Authored by RKSimon on Dec 9 2015, 6:43 AM.

Details

Summary

getTargetShuffleMask may return shuffle masks with SM_SentinelZero (-2) values (currently just for PSHUFB but VPERM2X128 as well with this patch). Although some calling functions can make use of this (mainly for shuffle combining), others can not and their inclusion makes shuffle mask comparisons more difficult.

This patch adds a flag to getTargetShuffleMask to indicate if the calling function can't handle SM_SentinelZero; getTargetShuffleMask will then return false if it occurs to make handling much easier.
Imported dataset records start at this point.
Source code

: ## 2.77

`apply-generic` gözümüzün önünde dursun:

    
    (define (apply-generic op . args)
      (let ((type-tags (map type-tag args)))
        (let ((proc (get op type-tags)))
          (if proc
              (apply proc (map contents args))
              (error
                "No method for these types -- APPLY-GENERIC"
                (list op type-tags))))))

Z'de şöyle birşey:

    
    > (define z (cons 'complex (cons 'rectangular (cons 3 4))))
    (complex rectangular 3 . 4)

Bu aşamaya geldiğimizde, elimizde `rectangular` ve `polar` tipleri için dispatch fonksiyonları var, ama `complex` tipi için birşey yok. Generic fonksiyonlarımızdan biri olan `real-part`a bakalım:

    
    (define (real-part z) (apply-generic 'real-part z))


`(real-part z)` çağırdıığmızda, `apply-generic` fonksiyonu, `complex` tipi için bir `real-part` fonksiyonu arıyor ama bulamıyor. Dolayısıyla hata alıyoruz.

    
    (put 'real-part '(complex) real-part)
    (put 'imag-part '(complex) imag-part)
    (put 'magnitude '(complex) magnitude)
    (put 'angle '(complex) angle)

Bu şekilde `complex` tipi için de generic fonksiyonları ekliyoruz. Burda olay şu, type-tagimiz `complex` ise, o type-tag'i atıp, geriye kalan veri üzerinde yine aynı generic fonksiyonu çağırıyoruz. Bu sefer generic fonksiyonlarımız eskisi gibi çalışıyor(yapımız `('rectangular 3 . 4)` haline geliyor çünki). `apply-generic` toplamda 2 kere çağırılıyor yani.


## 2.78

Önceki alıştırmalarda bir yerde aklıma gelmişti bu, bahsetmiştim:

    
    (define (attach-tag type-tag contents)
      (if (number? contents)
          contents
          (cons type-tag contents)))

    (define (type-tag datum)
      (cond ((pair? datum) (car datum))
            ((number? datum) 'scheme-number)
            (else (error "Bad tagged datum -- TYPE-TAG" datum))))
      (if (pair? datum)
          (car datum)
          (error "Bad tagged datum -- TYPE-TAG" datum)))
I've tidied up some uses of getTargetShuffleMask to better indicate what is going on - more could be done but at present I don't have test cases to demonstrate it.

Some upcoming patches will make use of this to both support more uses where SM_SentinelZero is not permitted (e.g. combineShuffleToAddSub), and also will allow us to add INSERTPS support to getTargetShuffleMask as part of better zero handling discussed in D14261.

Diff Detail

Repository
rL LLVM

Event Timeline

RKSimon updated this revision to Diff 42294.Dec 9 2015, 6:43 AM
RKSimon retitled this revision from to [X86] Determine if target shuffle contains zero elements.
RKSimon updated this object.
RKSimon added reviewers: spatel, andreadb, chandlerc.
RKSimon set the repository for this revision to rL LLVM.
RKSimon added a subscriber: llvm-commits.
spatel edited edge metadata.Jan 5 2016, 11:59 AM

Is there any way to expose this change in a regression test?

lib/Target/X86/X86ISelLowering.cpp
4932–4934 ↗(On Diff #42294)

Sinking the empty mask checks is independent / NFC ?
If yes, please check that in first.

RKSimon updated this revision to Diff 44106.Jan 6 2016, 4:12 AM
RKSimon edited edge metadata.

Updated now that the mask.empty() diffs have bveen committed in rL256921.

For tests, the PerformShuffleCombine tests continue to work as-is (they already supported SentinelZero as they deal with PSHUFB combines) - the other candidate is XFormVExtractWithShuffleIntoLoad and that will be able to be tested once I've added INSERTPS as a target shuffle in a future commit and enabled zero support.

Overall, this patch is more about preparing the ground instead of changing much functionality.

RKSimon marked an inline comment as done.Jan 6 2016, 4:13 AM
spatel accepted this revision.Jan 6 2016, 8:40 AM
spatel edited edge metadata.

LGTM.

This revision is now accepted and ready to land.Jan 6 2016, 8:40 AM
This revision was automatically updated to reflect the committed changes.